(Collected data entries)
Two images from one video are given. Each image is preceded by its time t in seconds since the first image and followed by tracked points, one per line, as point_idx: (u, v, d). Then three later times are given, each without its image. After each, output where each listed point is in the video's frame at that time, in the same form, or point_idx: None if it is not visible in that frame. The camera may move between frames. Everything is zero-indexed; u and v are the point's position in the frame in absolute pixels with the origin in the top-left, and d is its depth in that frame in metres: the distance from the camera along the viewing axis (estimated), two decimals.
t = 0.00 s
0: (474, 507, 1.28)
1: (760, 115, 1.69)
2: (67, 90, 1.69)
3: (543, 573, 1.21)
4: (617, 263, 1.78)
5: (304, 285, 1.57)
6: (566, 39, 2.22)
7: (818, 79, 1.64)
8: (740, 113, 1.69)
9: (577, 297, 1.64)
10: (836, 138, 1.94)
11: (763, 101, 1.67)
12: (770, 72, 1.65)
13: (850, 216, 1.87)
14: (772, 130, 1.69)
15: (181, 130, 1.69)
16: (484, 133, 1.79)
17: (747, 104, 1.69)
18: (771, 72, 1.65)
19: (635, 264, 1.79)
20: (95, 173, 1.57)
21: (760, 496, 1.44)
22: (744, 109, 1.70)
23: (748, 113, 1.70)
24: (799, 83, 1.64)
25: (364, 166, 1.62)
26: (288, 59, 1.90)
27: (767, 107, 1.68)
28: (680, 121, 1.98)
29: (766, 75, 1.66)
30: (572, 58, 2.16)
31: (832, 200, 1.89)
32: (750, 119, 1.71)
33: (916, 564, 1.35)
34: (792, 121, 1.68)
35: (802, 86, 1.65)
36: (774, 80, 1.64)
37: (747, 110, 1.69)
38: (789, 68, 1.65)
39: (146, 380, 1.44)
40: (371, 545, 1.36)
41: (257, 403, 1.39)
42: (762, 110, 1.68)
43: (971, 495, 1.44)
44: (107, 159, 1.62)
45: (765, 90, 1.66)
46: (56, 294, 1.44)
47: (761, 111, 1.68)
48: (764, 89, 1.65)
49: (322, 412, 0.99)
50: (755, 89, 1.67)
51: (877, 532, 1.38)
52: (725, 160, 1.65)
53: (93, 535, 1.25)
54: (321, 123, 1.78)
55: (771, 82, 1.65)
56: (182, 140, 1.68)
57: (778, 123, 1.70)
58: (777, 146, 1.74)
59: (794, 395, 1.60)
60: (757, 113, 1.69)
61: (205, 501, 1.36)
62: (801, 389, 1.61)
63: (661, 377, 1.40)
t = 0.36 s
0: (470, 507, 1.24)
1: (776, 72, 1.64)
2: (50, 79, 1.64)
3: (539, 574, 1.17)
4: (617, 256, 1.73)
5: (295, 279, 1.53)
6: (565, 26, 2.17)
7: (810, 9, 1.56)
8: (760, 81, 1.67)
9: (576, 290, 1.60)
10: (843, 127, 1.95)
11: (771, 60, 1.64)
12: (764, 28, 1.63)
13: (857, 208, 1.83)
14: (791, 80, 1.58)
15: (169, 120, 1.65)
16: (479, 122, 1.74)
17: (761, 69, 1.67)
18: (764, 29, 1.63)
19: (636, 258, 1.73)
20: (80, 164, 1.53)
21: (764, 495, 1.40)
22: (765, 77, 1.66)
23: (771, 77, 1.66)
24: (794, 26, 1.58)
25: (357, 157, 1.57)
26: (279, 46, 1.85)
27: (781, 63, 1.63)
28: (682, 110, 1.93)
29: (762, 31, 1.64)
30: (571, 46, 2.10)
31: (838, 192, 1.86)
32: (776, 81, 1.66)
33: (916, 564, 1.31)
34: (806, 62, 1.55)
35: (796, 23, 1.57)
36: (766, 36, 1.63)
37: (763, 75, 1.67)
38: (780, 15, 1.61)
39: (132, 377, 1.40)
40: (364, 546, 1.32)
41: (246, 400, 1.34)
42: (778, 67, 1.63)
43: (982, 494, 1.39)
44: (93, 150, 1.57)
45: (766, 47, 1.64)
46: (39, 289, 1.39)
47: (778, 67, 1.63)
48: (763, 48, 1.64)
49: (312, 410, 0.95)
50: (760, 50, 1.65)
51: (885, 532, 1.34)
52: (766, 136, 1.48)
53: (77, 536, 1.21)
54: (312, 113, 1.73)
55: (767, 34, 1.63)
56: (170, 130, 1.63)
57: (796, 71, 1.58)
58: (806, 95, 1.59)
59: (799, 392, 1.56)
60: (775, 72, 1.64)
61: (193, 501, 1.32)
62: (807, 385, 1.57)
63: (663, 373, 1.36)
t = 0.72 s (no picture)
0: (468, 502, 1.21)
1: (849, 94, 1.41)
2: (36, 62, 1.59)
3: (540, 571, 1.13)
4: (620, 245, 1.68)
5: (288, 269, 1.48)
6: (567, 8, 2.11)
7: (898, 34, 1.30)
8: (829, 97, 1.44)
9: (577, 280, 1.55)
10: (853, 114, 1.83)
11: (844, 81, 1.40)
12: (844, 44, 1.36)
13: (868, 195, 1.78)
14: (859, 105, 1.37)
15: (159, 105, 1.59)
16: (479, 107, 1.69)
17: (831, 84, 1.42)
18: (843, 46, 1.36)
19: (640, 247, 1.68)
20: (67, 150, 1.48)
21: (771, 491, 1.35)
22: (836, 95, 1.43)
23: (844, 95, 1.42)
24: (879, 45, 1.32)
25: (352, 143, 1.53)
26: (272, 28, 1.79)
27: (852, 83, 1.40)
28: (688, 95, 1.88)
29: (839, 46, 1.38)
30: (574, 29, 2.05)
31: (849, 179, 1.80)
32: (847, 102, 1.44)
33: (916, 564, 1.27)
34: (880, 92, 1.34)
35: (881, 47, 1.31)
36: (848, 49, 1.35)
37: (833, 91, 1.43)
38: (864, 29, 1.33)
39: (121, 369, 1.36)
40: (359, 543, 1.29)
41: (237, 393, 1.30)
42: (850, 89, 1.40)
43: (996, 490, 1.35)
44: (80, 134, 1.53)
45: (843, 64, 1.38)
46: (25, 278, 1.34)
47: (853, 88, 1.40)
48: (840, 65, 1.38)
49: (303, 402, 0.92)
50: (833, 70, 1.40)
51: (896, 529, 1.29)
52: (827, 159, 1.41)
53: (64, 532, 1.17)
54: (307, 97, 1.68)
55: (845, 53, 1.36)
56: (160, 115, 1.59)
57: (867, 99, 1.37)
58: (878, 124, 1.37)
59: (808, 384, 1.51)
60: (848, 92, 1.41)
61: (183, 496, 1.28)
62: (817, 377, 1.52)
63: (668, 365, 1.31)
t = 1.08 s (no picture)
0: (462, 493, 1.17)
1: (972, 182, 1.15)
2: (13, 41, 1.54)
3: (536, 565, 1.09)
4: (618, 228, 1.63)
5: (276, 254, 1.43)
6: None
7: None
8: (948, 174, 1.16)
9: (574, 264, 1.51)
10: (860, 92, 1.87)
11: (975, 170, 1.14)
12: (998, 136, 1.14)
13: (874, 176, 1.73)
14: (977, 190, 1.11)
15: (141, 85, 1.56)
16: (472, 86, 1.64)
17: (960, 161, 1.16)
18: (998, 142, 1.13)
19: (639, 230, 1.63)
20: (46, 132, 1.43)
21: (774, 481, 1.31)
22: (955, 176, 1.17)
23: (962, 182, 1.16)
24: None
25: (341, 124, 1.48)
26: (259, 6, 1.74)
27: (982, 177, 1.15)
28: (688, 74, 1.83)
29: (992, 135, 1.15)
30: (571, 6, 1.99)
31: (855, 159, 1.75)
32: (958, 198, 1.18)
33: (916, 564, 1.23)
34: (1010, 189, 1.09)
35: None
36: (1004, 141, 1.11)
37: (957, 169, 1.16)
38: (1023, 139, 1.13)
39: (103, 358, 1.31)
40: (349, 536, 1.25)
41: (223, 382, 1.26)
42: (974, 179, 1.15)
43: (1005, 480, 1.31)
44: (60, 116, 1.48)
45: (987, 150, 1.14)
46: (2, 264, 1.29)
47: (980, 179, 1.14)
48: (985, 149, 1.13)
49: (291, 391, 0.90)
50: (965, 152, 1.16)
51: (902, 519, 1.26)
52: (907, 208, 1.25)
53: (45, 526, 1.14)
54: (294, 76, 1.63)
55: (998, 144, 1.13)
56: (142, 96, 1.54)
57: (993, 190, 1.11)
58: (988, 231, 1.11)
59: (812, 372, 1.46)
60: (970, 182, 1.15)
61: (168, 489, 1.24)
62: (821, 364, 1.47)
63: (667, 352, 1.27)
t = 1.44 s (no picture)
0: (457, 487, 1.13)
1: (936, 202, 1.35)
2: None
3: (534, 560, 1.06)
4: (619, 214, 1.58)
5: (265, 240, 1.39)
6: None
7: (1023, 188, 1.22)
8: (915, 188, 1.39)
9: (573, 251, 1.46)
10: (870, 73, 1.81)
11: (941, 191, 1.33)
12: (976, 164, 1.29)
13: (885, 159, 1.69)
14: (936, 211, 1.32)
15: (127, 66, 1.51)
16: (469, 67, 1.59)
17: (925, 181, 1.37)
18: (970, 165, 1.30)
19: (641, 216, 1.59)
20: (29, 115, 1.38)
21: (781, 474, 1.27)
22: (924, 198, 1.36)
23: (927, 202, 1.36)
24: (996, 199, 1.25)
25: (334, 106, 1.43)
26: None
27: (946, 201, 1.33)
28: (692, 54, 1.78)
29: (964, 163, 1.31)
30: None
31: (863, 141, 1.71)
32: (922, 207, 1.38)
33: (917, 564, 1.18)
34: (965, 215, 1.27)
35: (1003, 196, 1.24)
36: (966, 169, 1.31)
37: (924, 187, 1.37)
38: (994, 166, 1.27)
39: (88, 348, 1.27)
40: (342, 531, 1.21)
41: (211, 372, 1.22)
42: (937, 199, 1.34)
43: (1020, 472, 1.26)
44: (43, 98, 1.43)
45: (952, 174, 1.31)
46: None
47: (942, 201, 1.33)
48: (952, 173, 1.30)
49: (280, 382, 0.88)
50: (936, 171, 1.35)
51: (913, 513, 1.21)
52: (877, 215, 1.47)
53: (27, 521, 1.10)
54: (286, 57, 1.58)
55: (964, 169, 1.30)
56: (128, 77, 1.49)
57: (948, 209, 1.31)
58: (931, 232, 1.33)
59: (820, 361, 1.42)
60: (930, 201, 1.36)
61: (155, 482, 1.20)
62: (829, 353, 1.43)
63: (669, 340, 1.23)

What the exercise asks: Print the lines above from the one with "4: (617, 263, 1.78)" through the one with "24: (799, 83, 1.64)", both included, exactly as written and nothing more.

Problem solution:
4: (617, 263, 1.78)
5: (304, 285, 1.57)
6: (566, 39, 2.22)
7: (818, 79, 1.64)
8: (740, 113, 1.69)
9: (577, 297, 1.64)
10: (836, 138, 1.94)
11: (763, 101, 1.67)
12: (770, 72, 1.65)
13: (850, 216, 1.87)
14: (772, 130, 1.69)
15: (181, 130, 1.69)
16: (484, 133, 1.79)
17: (747, 104, 1.69)
18: (771, 72, 1.65)
19: (635, 264, 1.79)
20: (95, 173, 1.57)
21: (760, 496, 1.44)
22: (744, 109, 1.70)
23: (748, 113, 1.70)
24: (799, 83, 1.64)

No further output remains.